Und... ich weiß einfach nicht mehr weiter.
Wisst ihr, wie man so jemandem am besten helfen kann? Sollte ich einen anderen Therapeuten aufsuchen und nach seiner Meinung fragen? Oder sollte ich wirklich auf den Rat meines Therapeuten hören und den Kontakt abbrechen, obwohl ich sie lieb habe?

Liebe Grüße
Milena (Das ist nur mein Zweitname, den sie hoffentlich nicht kennt, aber ich dachte, es macht den Text vielleicht persönlicher...)

Bernd Anwort von Bernd

p.s.: Milena, Du hast ein feedback bekommen, das Dir hoffentlich sehr helfen wird!
Schau bitte hier nach:

http://mein-kummerkasten.de/330099/Feedback-zu-http-mein-kummerkasten-de-330004-Umgang-mit-einer-moeglicherweise-suizidgefaehrdeten-Freundin-html.html


Hallo Milena,

auch ich bin kein Profi. Deshalb habe auch ich ganz gewiss den Ratschlag Deines Therapeuten ganz vorn in meiner Ratschlagsliste!
Mir fällt bei allem, was Du schreibst vor allem eines auf: Deine/eure Freundin scheint in all ihrem Tun und Sagen keinen Widerspruch zu erfahren? Niemand, der ihr mal die eigene Meinung sagt?
Aussagen ihrer Mutter in der Art wie :"Wenn es dir so schlecht geht, dann spring doch vor nen Zug"
finde ich unverantwortlich
dem Lokfahrer gegenüber, der nicht reagieren kann und sich dann schuldig fühlt!

Das war hart! Oder?

Aber irgendwann habe ich mich einmal zu der Auffassung durchgerungen, dass wir für Menschen, die mit ihrem Leben nichts mehr anzufangen wissen eigentlich nur eines machen können:

Wir können ihnen unsere Hand ausstrecken!
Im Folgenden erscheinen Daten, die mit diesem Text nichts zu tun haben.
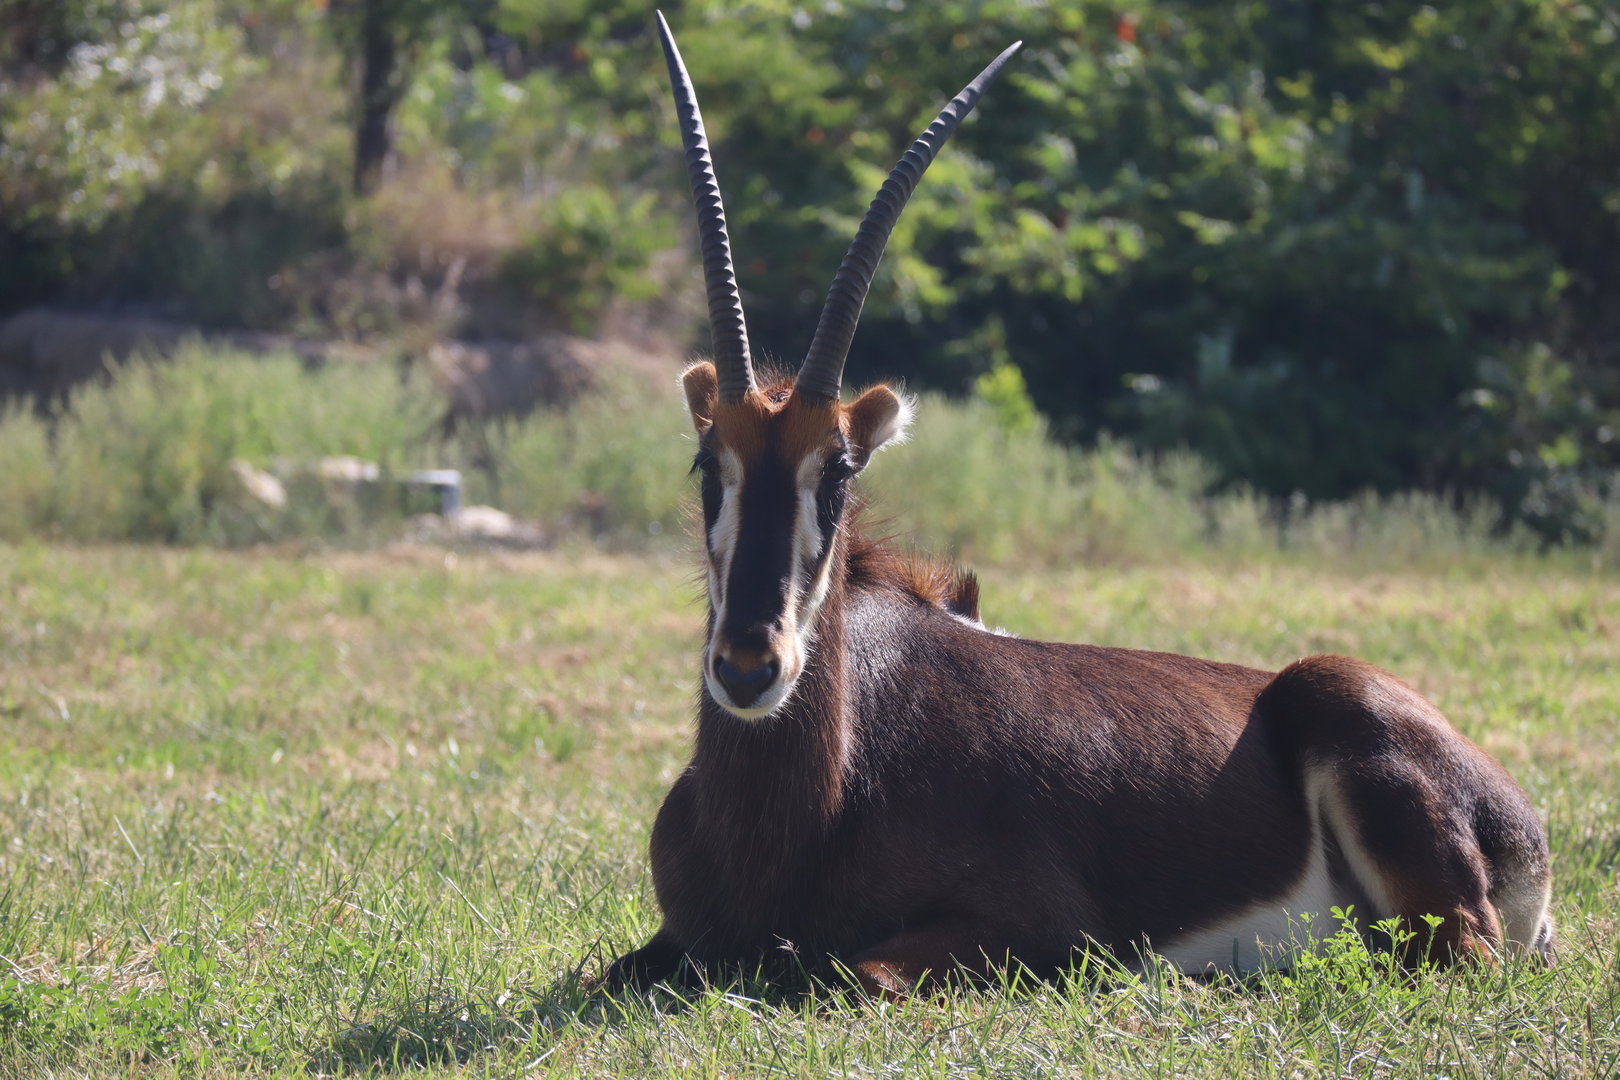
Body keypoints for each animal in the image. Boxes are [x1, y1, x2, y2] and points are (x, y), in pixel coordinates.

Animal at [606, 13, 1555, 999]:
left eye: (837, 473)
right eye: (707, 465)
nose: (751, 667)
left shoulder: (1044, 931)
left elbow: (857, 972)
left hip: (1379, 786)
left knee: (1453, 954)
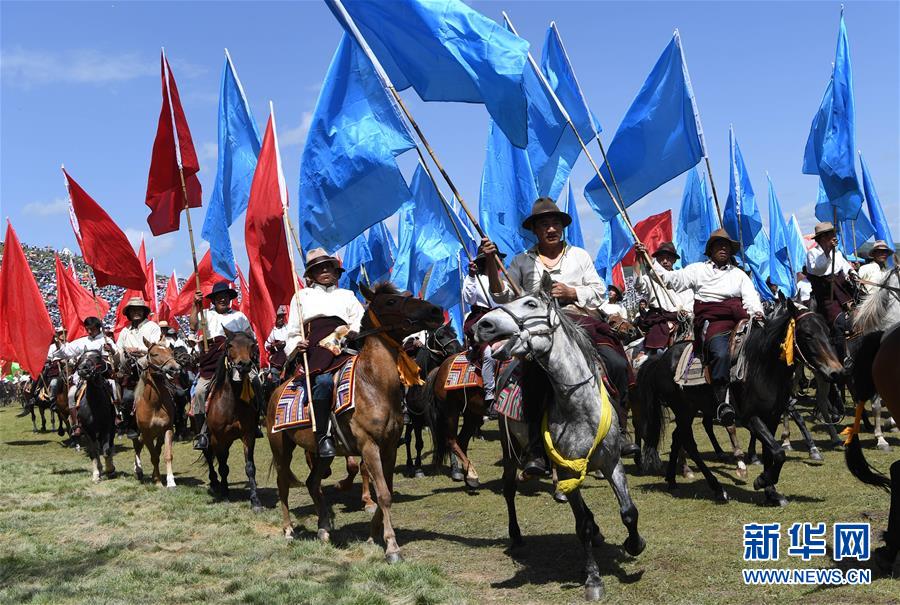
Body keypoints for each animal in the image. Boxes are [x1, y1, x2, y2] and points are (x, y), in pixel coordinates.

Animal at [130, 342, 181, 488]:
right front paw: (158, 481)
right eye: (154, 354)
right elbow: (153, 457)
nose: (175, 368)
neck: (154, 404)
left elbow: (166, 455)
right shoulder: (146, 433)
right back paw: (138, 470)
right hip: (144, 433)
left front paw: (170, 481)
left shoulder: (167, 430)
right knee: (138, 445)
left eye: (171, 352)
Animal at [202, 330, 262, 510]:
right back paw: (215, 483)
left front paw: (255, 501)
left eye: (252, 345)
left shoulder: (248, 435)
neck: (232, 404)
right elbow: (222, 467)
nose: (244, 365)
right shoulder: (217, 438)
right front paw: (224, 494)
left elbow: (250, 467)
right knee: (209, 456)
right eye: (230, 345)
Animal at [268, 284, 442, 560]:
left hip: (322, 453)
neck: (373, 385)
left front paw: (372, 536)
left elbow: (386, 491)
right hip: (281, 447)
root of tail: (276, 390)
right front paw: (392, 547)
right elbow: (383, 494)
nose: (435, 310)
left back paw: (324, 529)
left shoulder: (389, 447)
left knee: (312, 482)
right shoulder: (368, 446)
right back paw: (288, 530)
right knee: (283, 485)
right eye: (391, 301)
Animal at [474, 274, 644, 600]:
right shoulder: (568, 469)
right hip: (509, 448)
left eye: (530, 303)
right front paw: (593, 579)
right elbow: (582, 526)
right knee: (509, 490)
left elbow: (628, 511)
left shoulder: (612, 463)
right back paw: (516, 535)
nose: (483, 325)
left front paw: (635, 544)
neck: (578, 406)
Zugreifen müssen sie selber!

Und wenn sie nicht zugreifen, müssen wir uns bald auch um unsere eigene Sicherheit bemühen.
Bevor wir uns in Löcher hinunterreißen lassen, die uns eigentlich fremd sind.

Als Du Deiner Freundin den Weg zum Therapeuten - ohne dass ihre Mutter das mitbekommen hätte - gezeigt hast, hast Du ihr die Hand ausgestreckt!

Das kannst Du vielleicht auch nochmals versuchen!
Aber gib Deiner Freundin auch ruhig zu verstehen, dass Du es nicht mehr erträgst, wenn sie Deine ausgestreckte Hand zurückweist!
Sage ihr auch ruhig, wo Du das Gefühl hast, dass sie Dir ein Schuldgefühl für ihre eigene Untätigkeit vermittelt: die Untätigkeit, sich professionell helfen zu lassen.
Sage ihr, was Du von ihr erwartest.
Und wenn sich nichts ändert, solltest Du zu Deinem eigenen Schutz Deine Hand zurückziehen!